▸ TASK GOAL
Print the records below exactly. Omit every picture.

▸ SOURCE DATA
-- Opening Marker --
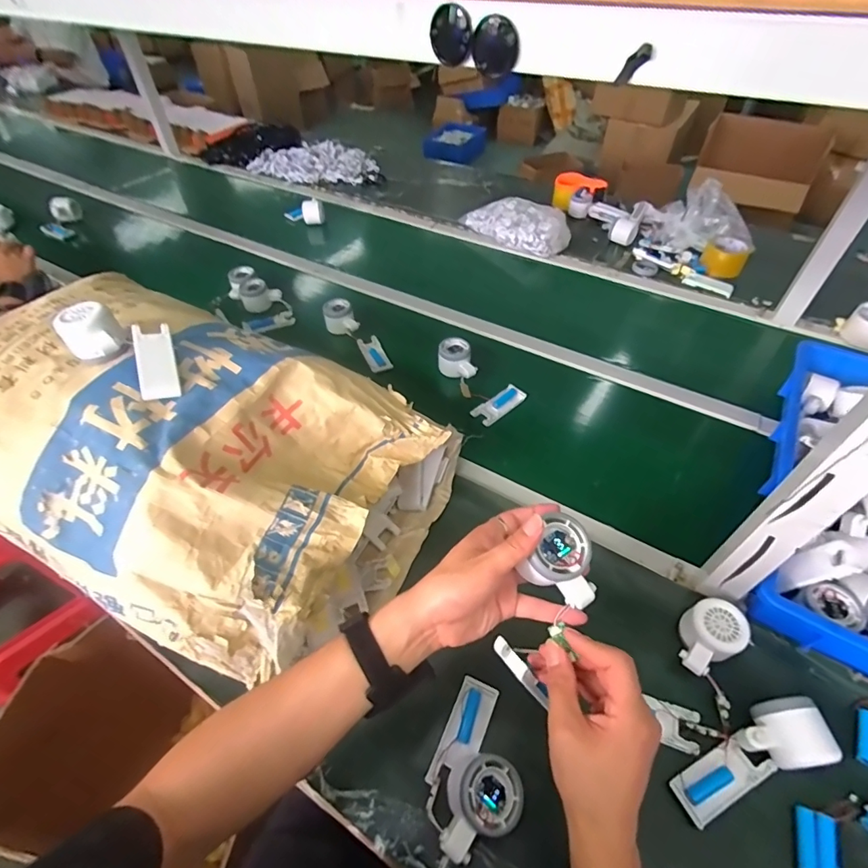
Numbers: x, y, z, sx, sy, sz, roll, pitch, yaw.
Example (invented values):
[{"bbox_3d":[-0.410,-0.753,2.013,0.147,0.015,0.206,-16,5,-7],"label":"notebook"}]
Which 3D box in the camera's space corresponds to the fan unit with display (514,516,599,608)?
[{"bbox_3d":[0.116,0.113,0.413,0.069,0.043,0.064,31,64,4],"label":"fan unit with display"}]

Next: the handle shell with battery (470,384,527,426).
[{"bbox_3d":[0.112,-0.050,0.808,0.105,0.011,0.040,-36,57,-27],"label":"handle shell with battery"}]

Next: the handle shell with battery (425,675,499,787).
-- Closing Marker --
▸ ANSWER BOX
Numbers: x, y, z, sx, sy, sz, roll, pitch, yaw.
Example (invented values):
[{"bbox_3d":[-0.410,-0.753,2.013,0.147,0.015,0.206,-16,5,-7],"label":"notebook"}]
Which 3D box in the camera's space corresponds to the fan unit with display (514,516,599,608)?
[{"bbox_3d":[0.116,0.113,0.413,0.069,0.043,0.064,31,64,4],"label":"fan unit with display"}]

Next: the handle shell with battery (470,384,527,426).
[{"bbox_3d":[0.112,-0.050,0.808,0.105,0.011,0.040,-36,57,-27],"label":"handle shell with battery"}]

Next: the handle shell with battery (425,675,499,787).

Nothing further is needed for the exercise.